I began making small assemblages when my children were young, mostly out of convenience, but in some unconscious way, also connected to the handmade detritus I would find around the house. Late at night I might come across a scribbled letter from the alphabet, a glued-on fragment of paper, a skewed boot in crayon - disembodied reminders of them in the stillness. It would be a tender counterpoint to the full, loud, and often challenging day of personalities bumping up against each other. I remember feeling the shift in perspective from being the mother or 'mothering' back to just being, perceiving, feeling. I see now that these ordinary things made from their hands held a density of feeling related to identity and impermanence that I was compelled to explore.
I've continued to make them over the years and they've become a foundational aspect of my paintings. In some ways they are the energetic architecture of the paintings, enlivening like a sourdough 'mother'. But they nourish me too in their basic quality and in the mindful joy they seem to induce when I make them. I no longer see them as connected to my children, but as a medicine that helps me return to perceiving and feeling with my hands.
The drawing/collages are made with materials that will eventually fade, yellow, detach, or fall apart in time. Their provisional ingredients might include a staple, glitter glue, pencil on a toothy piece of paper, a watery wrinkle on graph paper, ball point pen, marker, or a string dipped in ink. As a process, they evoke abstract feelings that feed the imagination and the mind, helping me log forms and landscapes in the subconscious that I can pull from later when painting. They are a relational and foundational tool for being able to make paintings, but they are also their own three-dimensional things. It's difficult to share them in any kind of formal way. I've photographed them, but these are temporary snapshots. Parts fall off or get readjusted. Sometimes I will make a rubbing of one's surface to capture it in some way, but also to create the foundation for a new collage. It's a cycle that looks for seeds of new things within a continuum of connection.

=====

Assigned task A →
Summarize the passage on small assemblages in two sentences.
Assigned task B →
Rewrite the passage on small assemblages starting at "I've continued to" and ending at "with my hands.", substituting "remedy" for "medicine".
Assigned task C →
Continue the passage on small assemblages from the point where it stops.

Source records:
=====

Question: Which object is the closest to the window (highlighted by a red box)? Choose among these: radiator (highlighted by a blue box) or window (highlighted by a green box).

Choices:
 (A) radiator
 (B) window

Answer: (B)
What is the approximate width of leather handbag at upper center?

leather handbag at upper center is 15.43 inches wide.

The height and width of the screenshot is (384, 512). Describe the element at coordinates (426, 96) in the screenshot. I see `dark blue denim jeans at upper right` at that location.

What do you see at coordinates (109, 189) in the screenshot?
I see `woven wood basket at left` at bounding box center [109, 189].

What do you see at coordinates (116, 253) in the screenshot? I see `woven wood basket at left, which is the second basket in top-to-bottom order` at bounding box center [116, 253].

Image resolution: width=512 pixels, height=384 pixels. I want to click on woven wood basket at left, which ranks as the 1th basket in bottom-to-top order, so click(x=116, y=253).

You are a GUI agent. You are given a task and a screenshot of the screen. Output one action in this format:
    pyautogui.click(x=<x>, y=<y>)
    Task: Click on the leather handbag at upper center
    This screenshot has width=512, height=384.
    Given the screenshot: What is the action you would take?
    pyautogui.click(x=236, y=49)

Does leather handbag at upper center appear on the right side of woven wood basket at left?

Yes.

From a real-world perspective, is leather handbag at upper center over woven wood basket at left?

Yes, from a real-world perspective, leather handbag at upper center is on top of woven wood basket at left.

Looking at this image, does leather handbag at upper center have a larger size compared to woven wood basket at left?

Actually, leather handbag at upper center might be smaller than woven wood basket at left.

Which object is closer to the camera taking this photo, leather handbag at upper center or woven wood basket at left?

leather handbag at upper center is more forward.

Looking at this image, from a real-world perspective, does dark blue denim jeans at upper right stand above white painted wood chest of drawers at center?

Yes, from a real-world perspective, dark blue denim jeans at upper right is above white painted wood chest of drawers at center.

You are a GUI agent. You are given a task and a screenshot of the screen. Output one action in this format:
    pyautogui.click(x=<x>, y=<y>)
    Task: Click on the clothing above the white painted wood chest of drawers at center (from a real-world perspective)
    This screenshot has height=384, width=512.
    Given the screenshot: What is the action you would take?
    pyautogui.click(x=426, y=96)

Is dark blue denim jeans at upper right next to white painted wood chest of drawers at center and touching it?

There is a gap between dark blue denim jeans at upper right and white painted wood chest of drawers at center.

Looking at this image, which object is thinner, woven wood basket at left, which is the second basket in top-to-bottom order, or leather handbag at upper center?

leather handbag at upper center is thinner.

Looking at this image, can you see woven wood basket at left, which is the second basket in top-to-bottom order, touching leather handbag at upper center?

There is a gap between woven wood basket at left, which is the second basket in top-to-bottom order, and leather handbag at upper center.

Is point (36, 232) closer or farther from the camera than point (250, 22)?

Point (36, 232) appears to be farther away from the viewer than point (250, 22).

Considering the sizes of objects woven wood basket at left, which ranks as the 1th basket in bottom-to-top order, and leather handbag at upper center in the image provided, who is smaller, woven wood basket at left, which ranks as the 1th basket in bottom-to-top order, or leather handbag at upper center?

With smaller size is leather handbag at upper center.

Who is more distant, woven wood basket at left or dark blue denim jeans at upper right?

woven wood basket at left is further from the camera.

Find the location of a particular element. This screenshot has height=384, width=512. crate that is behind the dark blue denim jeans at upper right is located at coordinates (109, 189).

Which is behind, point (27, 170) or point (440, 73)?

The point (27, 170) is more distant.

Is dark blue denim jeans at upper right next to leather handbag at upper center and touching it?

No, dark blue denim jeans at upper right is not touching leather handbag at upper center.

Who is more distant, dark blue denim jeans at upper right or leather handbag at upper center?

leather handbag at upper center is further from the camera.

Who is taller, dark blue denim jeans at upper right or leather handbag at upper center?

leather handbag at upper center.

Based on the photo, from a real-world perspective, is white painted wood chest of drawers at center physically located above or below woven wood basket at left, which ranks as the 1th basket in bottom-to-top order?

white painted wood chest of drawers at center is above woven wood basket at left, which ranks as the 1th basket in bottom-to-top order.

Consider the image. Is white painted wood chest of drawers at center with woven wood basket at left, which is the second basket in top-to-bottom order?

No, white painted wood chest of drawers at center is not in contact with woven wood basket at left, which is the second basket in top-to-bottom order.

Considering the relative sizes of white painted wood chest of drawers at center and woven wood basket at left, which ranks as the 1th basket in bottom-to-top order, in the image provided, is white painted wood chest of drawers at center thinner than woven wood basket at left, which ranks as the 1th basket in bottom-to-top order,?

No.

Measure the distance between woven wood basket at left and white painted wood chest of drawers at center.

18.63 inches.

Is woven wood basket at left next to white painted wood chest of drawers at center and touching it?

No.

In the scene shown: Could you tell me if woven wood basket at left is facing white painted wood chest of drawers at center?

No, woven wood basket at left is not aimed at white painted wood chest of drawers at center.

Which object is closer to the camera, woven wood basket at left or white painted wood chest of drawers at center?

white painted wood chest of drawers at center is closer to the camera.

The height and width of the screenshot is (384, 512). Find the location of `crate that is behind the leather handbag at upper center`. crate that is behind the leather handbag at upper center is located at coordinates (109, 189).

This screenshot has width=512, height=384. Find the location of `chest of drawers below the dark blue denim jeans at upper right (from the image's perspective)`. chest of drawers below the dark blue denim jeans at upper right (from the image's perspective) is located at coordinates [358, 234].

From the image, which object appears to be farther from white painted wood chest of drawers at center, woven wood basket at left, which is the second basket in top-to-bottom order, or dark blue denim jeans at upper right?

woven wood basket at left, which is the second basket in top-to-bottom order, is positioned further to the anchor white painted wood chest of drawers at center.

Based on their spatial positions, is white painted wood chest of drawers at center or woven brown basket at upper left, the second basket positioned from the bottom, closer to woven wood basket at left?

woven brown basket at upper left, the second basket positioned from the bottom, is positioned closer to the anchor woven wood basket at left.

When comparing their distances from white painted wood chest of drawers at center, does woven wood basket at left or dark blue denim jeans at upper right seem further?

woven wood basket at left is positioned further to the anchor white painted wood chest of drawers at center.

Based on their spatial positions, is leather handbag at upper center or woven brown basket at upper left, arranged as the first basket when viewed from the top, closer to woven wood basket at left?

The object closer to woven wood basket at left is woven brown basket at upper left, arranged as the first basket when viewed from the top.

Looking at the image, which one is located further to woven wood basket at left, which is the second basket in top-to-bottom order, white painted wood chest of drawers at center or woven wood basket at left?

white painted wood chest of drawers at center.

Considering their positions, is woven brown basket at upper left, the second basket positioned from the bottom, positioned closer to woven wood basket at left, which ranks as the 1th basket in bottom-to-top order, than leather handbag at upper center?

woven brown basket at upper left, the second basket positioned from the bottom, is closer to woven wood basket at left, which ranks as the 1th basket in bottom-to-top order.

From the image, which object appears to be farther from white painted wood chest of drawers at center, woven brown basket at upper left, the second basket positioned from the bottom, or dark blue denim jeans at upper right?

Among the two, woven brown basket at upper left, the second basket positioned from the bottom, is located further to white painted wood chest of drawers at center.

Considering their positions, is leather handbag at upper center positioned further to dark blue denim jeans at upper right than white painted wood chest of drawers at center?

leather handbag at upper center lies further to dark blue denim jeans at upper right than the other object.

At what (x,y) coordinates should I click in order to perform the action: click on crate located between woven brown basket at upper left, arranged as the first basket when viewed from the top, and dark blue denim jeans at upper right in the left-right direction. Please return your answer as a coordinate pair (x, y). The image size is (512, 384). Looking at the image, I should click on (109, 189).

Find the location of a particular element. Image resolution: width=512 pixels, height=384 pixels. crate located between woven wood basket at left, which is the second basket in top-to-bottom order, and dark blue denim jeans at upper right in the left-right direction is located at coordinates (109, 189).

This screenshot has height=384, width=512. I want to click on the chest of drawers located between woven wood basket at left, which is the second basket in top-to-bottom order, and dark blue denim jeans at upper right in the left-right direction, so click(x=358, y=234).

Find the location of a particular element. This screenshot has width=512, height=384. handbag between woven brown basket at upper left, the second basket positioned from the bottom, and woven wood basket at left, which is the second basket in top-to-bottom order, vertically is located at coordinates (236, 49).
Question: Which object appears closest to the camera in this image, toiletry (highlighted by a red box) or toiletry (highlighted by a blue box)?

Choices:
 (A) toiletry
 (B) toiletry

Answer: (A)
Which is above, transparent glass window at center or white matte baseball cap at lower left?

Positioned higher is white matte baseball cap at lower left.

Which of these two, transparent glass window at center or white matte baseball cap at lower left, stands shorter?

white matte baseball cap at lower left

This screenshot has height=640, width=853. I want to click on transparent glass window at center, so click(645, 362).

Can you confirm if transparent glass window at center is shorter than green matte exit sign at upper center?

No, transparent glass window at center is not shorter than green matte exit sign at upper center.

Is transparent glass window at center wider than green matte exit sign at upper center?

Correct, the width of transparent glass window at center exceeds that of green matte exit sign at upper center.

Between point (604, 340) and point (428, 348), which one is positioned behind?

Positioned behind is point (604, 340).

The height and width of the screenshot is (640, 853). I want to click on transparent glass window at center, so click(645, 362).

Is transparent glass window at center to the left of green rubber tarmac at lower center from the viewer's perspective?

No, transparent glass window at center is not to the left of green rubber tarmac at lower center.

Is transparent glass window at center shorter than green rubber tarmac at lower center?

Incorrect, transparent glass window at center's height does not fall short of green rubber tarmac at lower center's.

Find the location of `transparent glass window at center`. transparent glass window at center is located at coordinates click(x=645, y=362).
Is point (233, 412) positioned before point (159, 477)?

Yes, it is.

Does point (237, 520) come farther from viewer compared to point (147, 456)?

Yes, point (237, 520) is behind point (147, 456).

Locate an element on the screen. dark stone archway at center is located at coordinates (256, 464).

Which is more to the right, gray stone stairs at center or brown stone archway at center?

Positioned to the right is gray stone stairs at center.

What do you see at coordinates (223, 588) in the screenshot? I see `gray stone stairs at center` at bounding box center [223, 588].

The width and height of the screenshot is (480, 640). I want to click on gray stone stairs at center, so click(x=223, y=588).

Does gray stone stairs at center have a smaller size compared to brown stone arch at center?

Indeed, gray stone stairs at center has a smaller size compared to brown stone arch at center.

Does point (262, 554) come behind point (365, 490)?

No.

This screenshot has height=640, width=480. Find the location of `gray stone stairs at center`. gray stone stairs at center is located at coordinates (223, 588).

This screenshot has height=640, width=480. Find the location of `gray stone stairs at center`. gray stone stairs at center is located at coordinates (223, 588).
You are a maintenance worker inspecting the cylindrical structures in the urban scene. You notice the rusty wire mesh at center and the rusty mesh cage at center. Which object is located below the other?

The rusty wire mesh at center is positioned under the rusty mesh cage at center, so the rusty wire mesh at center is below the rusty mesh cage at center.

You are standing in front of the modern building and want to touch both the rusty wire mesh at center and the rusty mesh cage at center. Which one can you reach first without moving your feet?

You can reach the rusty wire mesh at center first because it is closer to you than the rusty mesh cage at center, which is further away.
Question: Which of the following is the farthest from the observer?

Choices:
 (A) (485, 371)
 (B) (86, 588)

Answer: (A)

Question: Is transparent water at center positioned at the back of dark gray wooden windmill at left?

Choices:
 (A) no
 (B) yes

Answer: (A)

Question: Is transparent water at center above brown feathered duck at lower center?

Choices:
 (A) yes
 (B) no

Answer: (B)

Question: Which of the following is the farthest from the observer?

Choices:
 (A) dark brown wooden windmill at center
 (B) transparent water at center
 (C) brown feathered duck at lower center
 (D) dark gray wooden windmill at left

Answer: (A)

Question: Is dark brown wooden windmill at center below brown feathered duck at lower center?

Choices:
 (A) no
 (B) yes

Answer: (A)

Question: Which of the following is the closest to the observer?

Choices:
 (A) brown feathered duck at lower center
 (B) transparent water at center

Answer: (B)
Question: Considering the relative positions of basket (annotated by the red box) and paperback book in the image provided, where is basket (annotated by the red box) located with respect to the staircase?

=====

Exercise response A →
The assemblages began when the writer's children were young, prompted partly by convenience and partly by the handmade traces of the children found around the house. They now serve as a foundation for the writer's paintings and as a mindful practice, made from impermanent materials that fade or fall apart and that are hard to share in any formal way.

Exercise response B →
I've continued to make them over the years and they've become a foundational aspect of my paintings. In some ways they are the energetic architecture of the paintings, enlivening like a sourdough 'mother'. But they nourish me too in their basic quality and in the mindful joy they seem to induce when I make them. I no longer see them as connected to my children, but as a remedy that helps me return to perceiving and feeling with my hands.

Exercise response C →
I also work with flowers as a form of subtle medicine (fieldsong.ca). Plants are the expression of an environmental time process that includes growth, decay and reproduction. I find myself inside a similar process with the paintings and collage drawings. In an odd way perhaps, they reflect on what it means to be in relationship with what is. It includes the formation of identity as a kind of continual 'mothering' process in time and place that is impermanent. Health feels like finding equilibrium - a form of solidity within a dissolution/rebirth process. Those bits of paper and glitter glue are the tangible forms I'm using to describe this feeling. A perpetual process of letting go, but also of reformation by finding and feeding the connections between things.